2. Create snapshot target
    {'execute':'blockdev-create','arguments':{'options': {'driver':'file','filename':'/root/sn1','size':21474836480},'job-id':'job1'}}
    {'execute':'blockdev-add','arguments':{'driver':'file','node-name':'drive_sn1','filename':'/root/sn1'}}
    {'execute':'blockdev-create','arguments':{'options': {'driver': 'qcow2','file':'drive_sn1','size':21474836480,'backing-file':'/home/kvm_autotest_root/images/rhel820-64-virtio-scsi.qcow2','backing-fmt':'qcow2'},'job-id':'job2'}}
    {'execute':'blockdev-add','arguments':{'driver':'qcow2','node-name':'sn1','file':'drive_sn1','backing':null}}

3. Do live snapshot
    {"execute":"blockdev-snapshot","arguments":{"node":"drive_image1","overlay":"sn1"}}

4. Check block info
    (qemu) info block
sn1: /root/sn1 (qcow2)
    Attached to:      /machine/peripheral/image1/virtio-backend
    Cache mode:       writeback
    Backing file:     /home/kvm_autotest_root/images/rhel820-64-virtio-scsi.qcow2 (chain depth: 1)

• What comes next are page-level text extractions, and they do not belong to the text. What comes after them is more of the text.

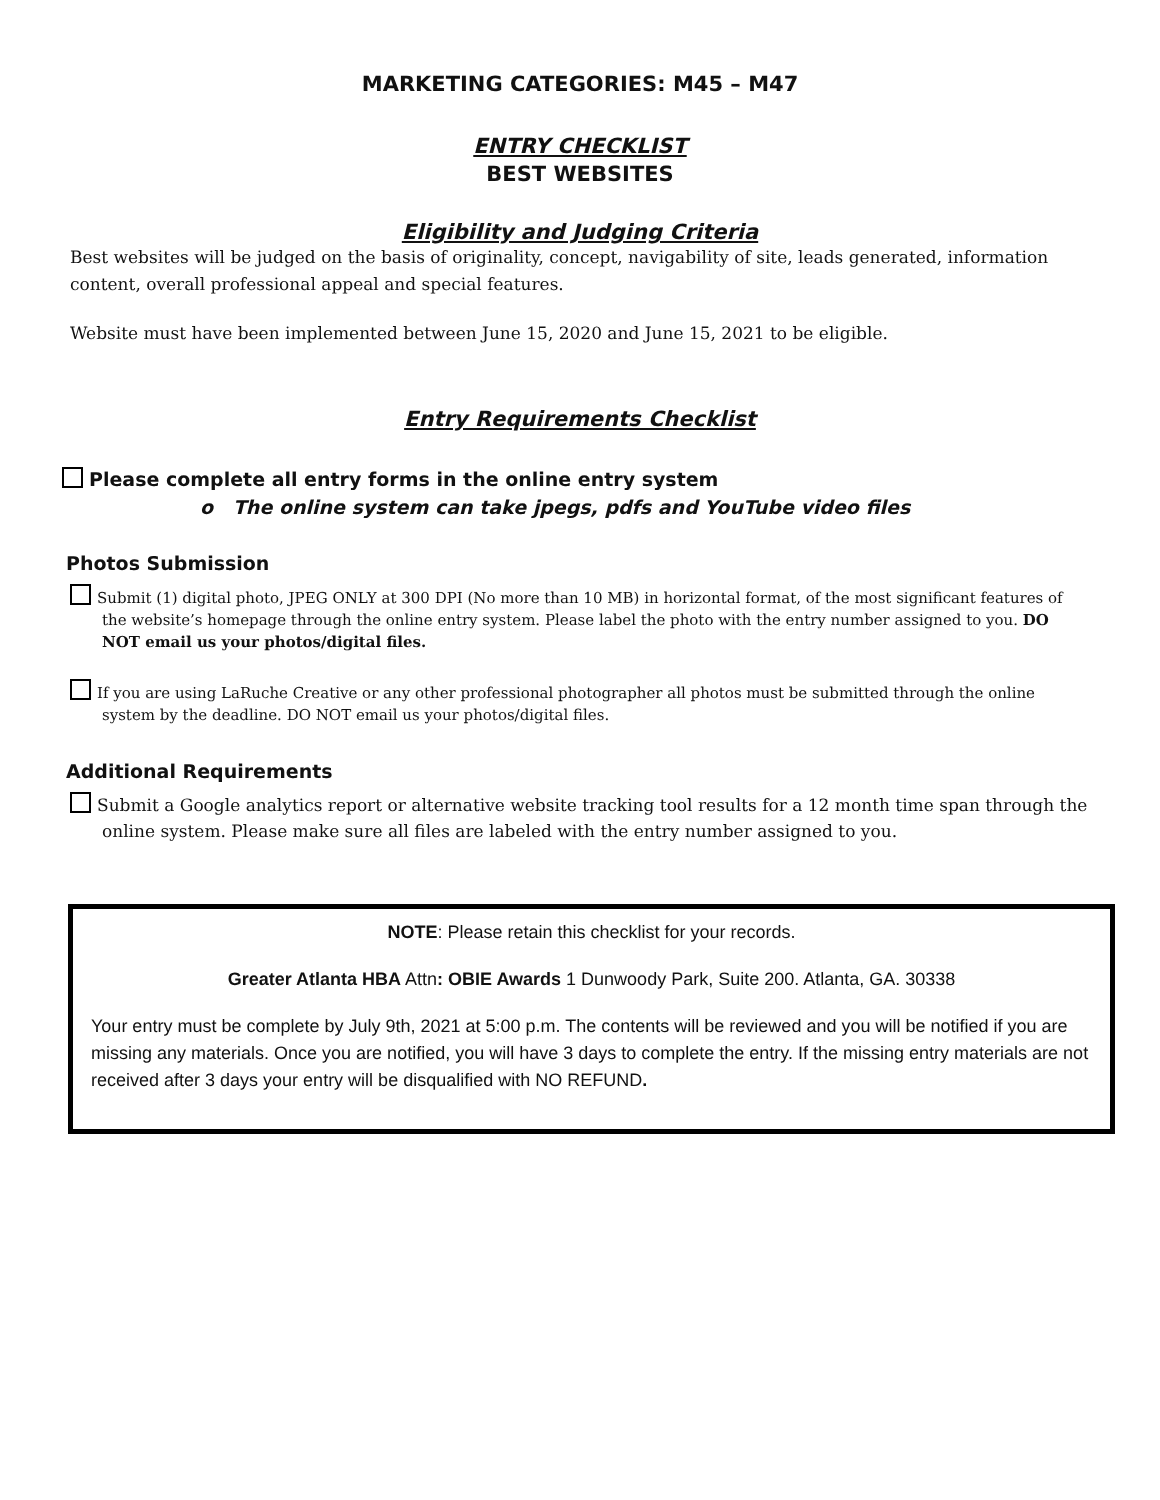MARKETING CATEGORIES: M45 – M47
ENTRY CHECKLIST
BEST WEBSITES
Eligibility and Judging Criteria
Best websites will be judged on the basis of originality, concept, navigability of site, leads generated, information content, overall professional appeal and special features.
Website must have been implemented between June 15, 2020 and June 15, 2021 to be eligible.
Entry Requirements Checklist
Please complete all entry forms in the online entry system
o The online system can take jpegs, pdfs and YouTube video files
Photos Submission
Submit (1) digital photo, JPEG ONLY at 300 DPI (No more than 10 MB) in horizontal format, of the most significant features of the website’s homepage through the online entry system. Please label the photo with the entry number assigned to you. DO NOT email us your photos/digital files.
If you are using LaRuche Creative or any other professional photographer all photos must be submitted through the online system by the deadline. DO NOT email us your photos/digital files.
Additional Requirements
Submit a Google analytics report or alternative website tracking tool results for a 12 month time span through the online system. Please make sure all files are labeled with the entry number assigned to you.
NOTE: Please retain this checklist for your records.
Greater Atlanta HBA Attn: OBIE Awards 1 Dunwoody Park, Suite 200. Atlanta, GA. 30338
Your entry must be complete by July 9th, 2021 at 5:00 p.m. The contents will be reviewed and you will be notified if you are missing any materials. Once you are notified, you will have 3 days to complete the entry. If the missing entry materials are not received after 3 days your entry will be disqualified with NO REFUND.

drive_data1: /home/data.qcow2 (qcow2)
    Attached to:      /machine/peripheral/data1/virtio-backend
    Cache mode:       writeback, direct

5. In guest, dd a file
   (guest)# dd if=/dev/urandom of=te bs=1M count=1000

6. Do live commit
   {'execute': 'block-commit', 'arguments': { 'device': 'sn1','job-id':'j1'}}
{"timestamp": {"seconds": 1583215467, "microseconds": 248030}, "event": "JOB_STATUS_CHANGE", "data": {"status": "created", "id": "j1"}}
{"timestamp": {"seconds": 1583215467, "microseconds": 248129}, "event": "JOB_STATUS_CHANGE", "data": {"status": "running", "id": "j1"}}
{"return": {}}
{"timestamp": {"seconds": 1583215468, "microseconds": 494774}, "event": "JOB_STATUS_CHANGE", "data": {"status": "ready", "id": "j1"}}
{"timestamp": {"seconds": 1583215468, "microseconds": 494862}, "event": "BLOCK_JOB_READY", "data": {"device": "j1", "len": 1050542080, "offset": 1050542080, "speed": 0, "type": "commit"}}

7. Powerdown vm in guest
   (guest)#powerdown

After step7, guest can powerdown successfully.